- To-do item:
Give all of the data again exactly as written, omitting every image.

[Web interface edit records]
______

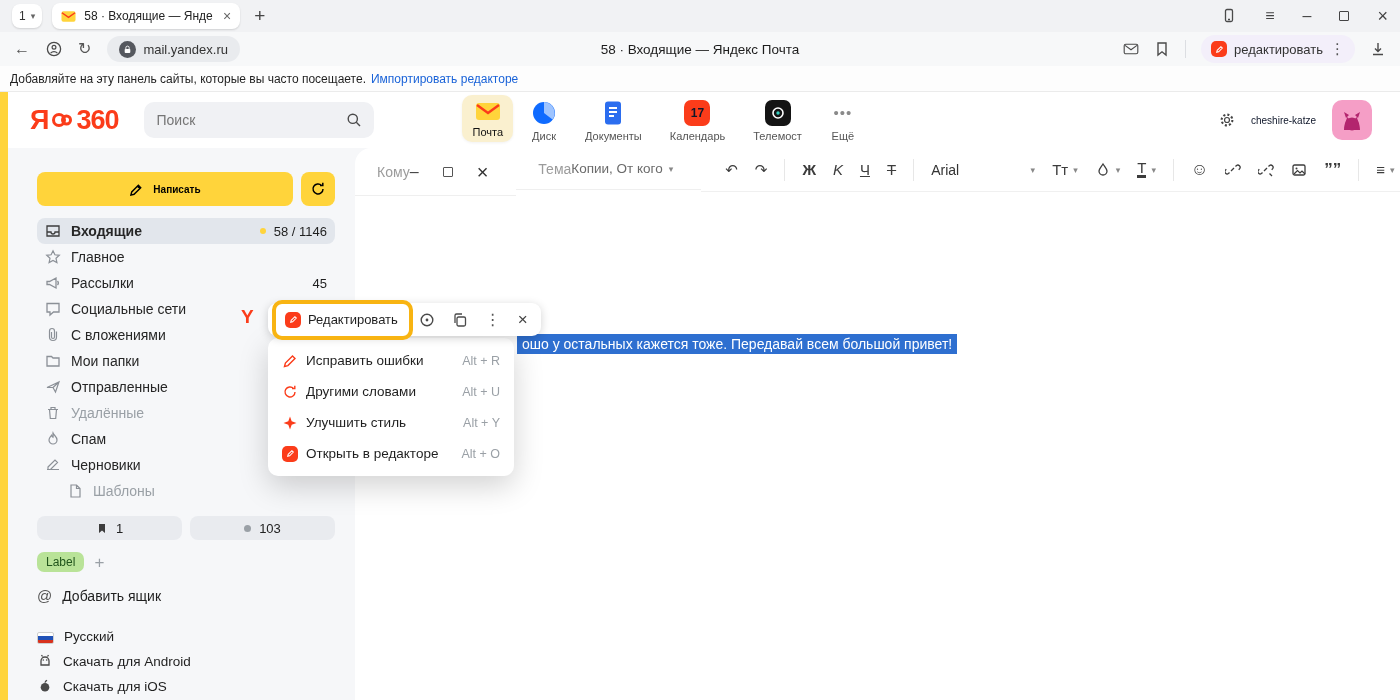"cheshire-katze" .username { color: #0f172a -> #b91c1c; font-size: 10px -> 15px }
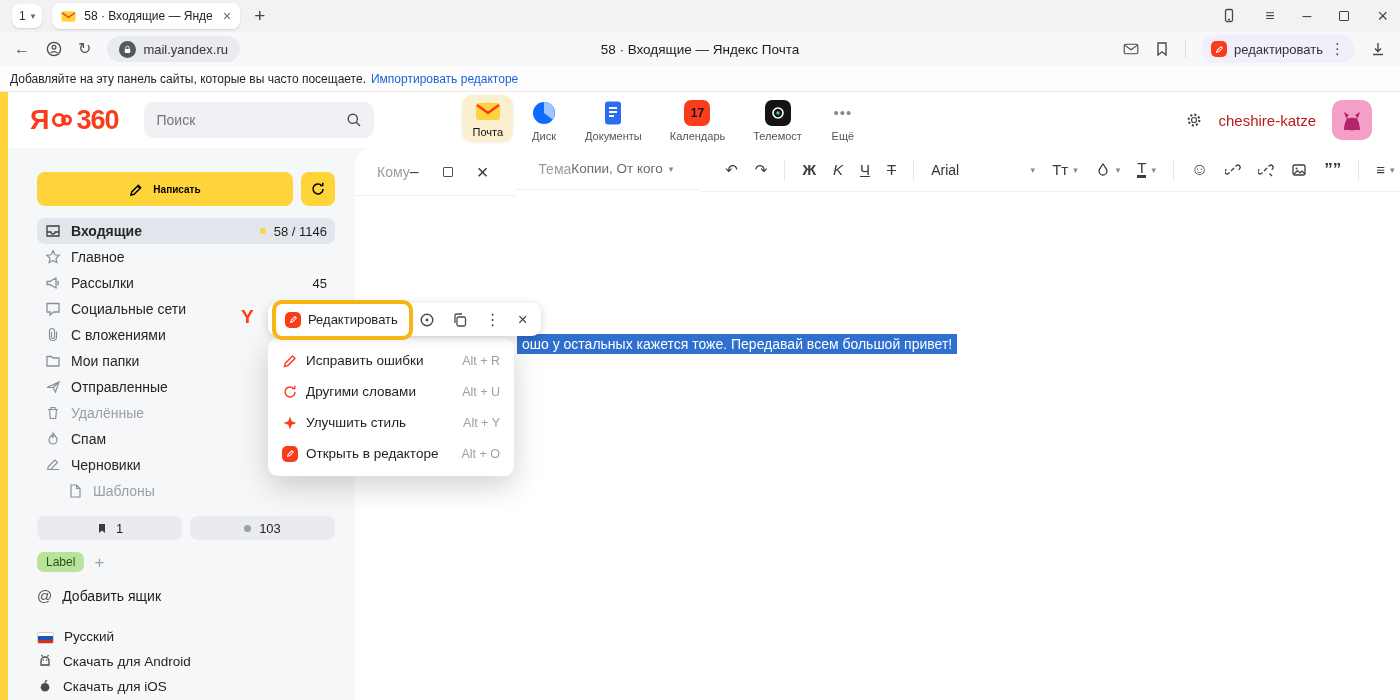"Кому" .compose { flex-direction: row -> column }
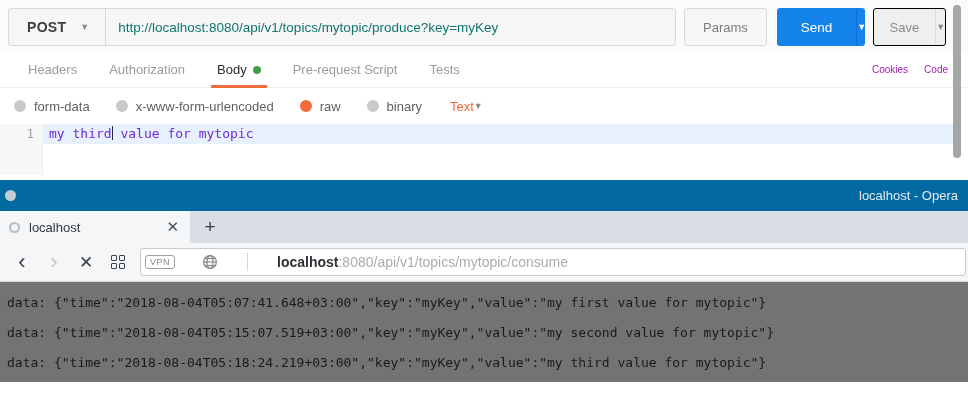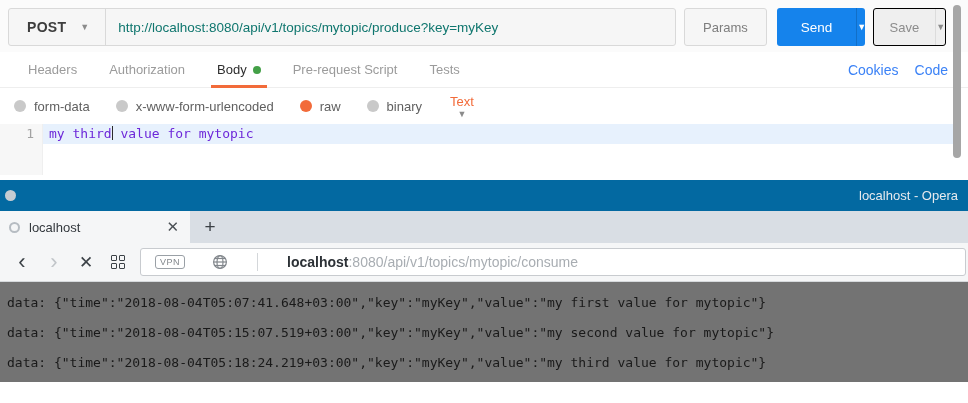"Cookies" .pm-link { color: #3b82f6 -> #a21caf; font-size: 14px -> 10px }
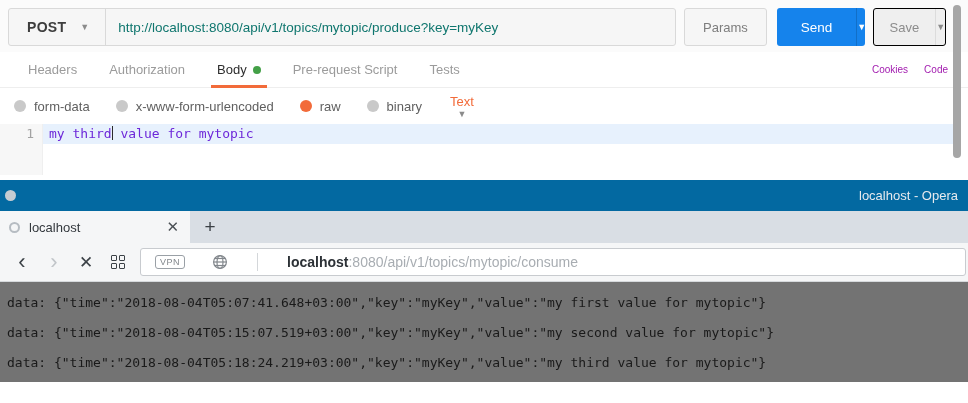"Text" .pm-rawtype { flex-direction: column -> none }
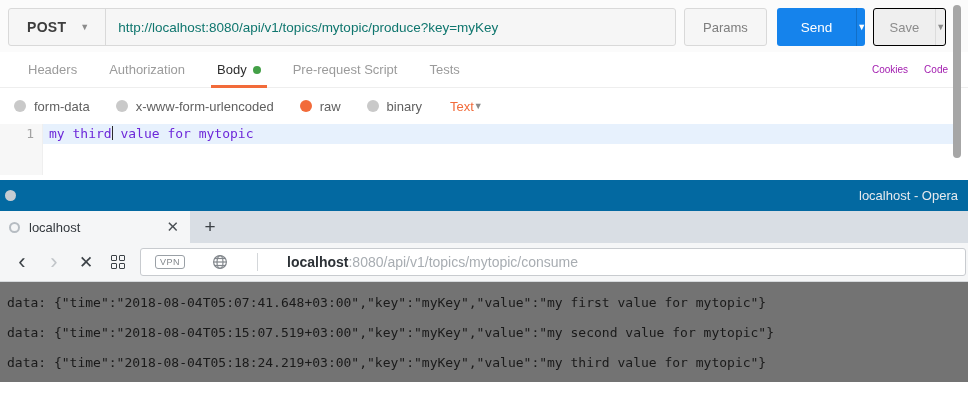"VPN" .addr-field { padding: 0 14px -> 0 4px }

______

- Response to this exercise:
"cheshire-katze" .username { color: #0f172a -> #b91c1c; font-size: 10px -> 15px }
"Кому" .compose { flex-direction: row -> column }
"Cookies" .pm-link { color: #3b82f6 -> #a21caf; font-size: 14px -> 10px }
"Text" .pm-rawtype { flex-direction: column -> none }
"VPN" .addr-field { padding: 0 14px -> 0 4px }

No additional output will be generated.